Page is a not externally linkable
Robert_Charlton - 7:25 pm on May 30, 2010 (gmt 0)
URI only listings...
This gets discussed periodically here. As I'll elaborate in a moment, Google has referrred to these listings as "references".
The only way I've found to prevent these "references" is, as pageoneresults suggests, to use the meta robots tag with noindex,nofollow in the CONTENT of those URIs... and (with a tip of the hat to jdMorgan for this)... not to simultaneously use robots.txt to disallow the crawling of the CONTENT of those URIs.
If you disallow the crawling, then the robots meta tag with noindex, nofollow is not seen, and the reference... if from a spiderable page... will be indexed. Apparently, different engines treat the meta robots tag differently, but that's another can of worms.
My first experience with this situation was in this discussion in 2003....
Problem with Googlebot and robots.txt?
Google indexing links to blocked urls even though it's not following them
http://www.webmasterworld.com/forum3/11621.htm
[webmasterworld.com...]
I think it's worth quoting here GoogleGuy's comment on the situation and my response... both of which are still applicable...

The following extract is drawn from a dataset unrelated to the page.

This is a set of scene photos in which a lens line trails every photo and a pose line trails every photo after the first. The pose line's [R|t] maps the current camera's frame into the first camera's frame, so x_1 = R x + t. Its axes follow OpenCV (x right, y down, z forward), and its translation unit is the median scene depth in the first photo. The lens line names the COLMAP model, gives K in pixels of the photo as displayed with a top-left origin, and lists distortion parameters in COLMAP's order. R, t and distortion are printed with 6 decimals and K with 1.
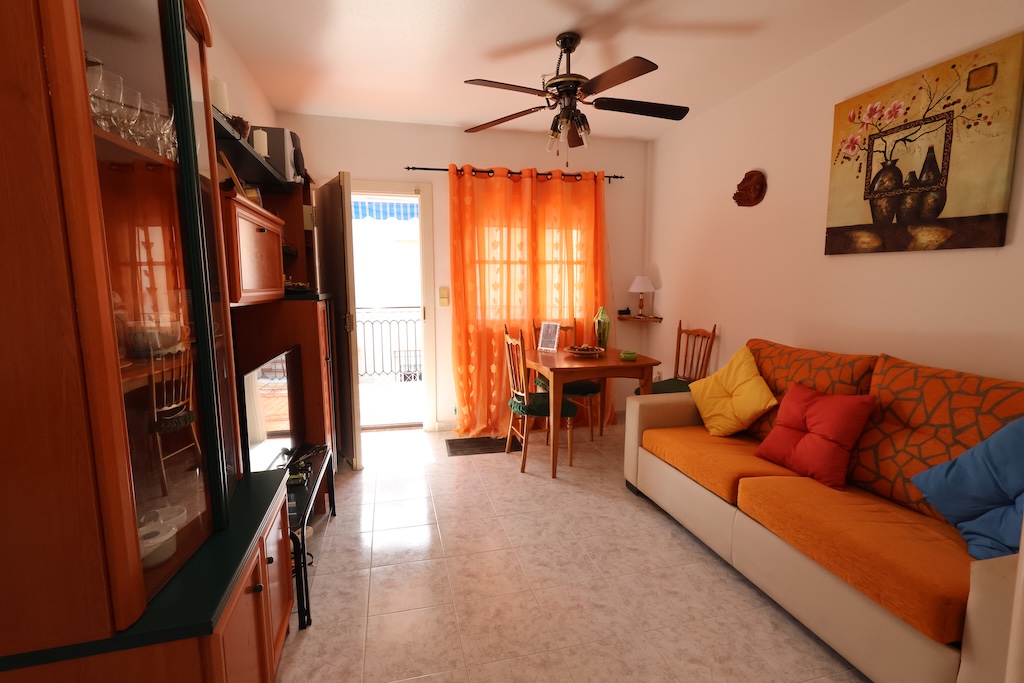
lens RADIAL K [[474.1, 0, 510.4], [0, 474.1, 341.2], [0, 0, 1]] dist [0.000400, 0.000117]
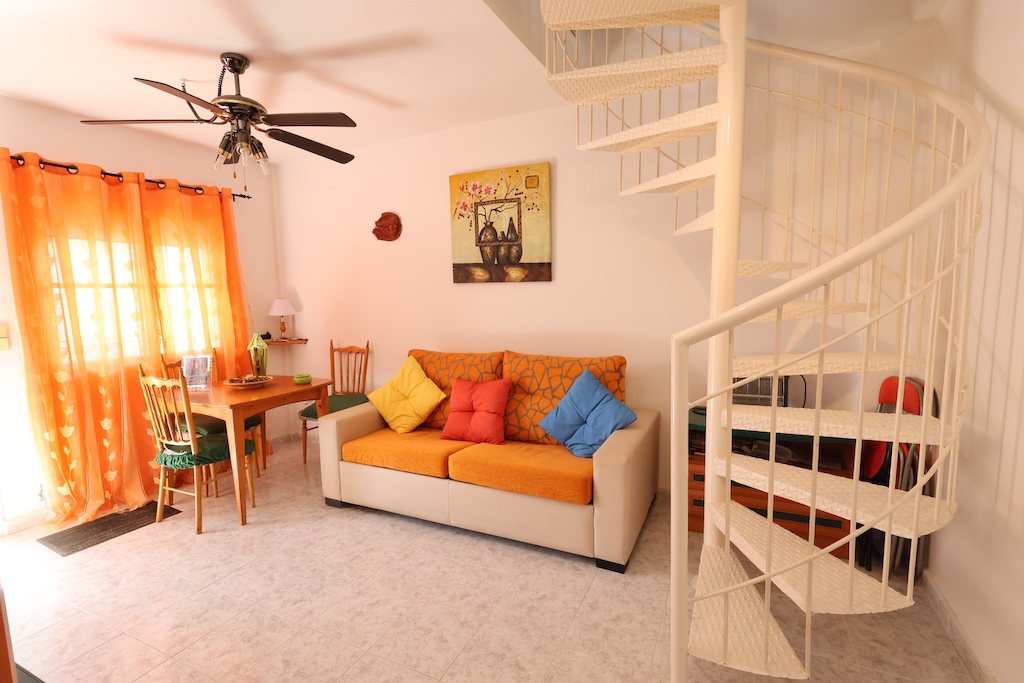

GoogleGuy, with my emphasis added...
If we have evidence that a page is good, we can return that reference even though we haven't crawled the page.
My response...
GoogleGuy - Since you've asked in the past for suggestions for improving Google's serps, I'd suggest that less aggressive indexing here would be helpful. I can't imagine why Google would want to return a link to a blocked page.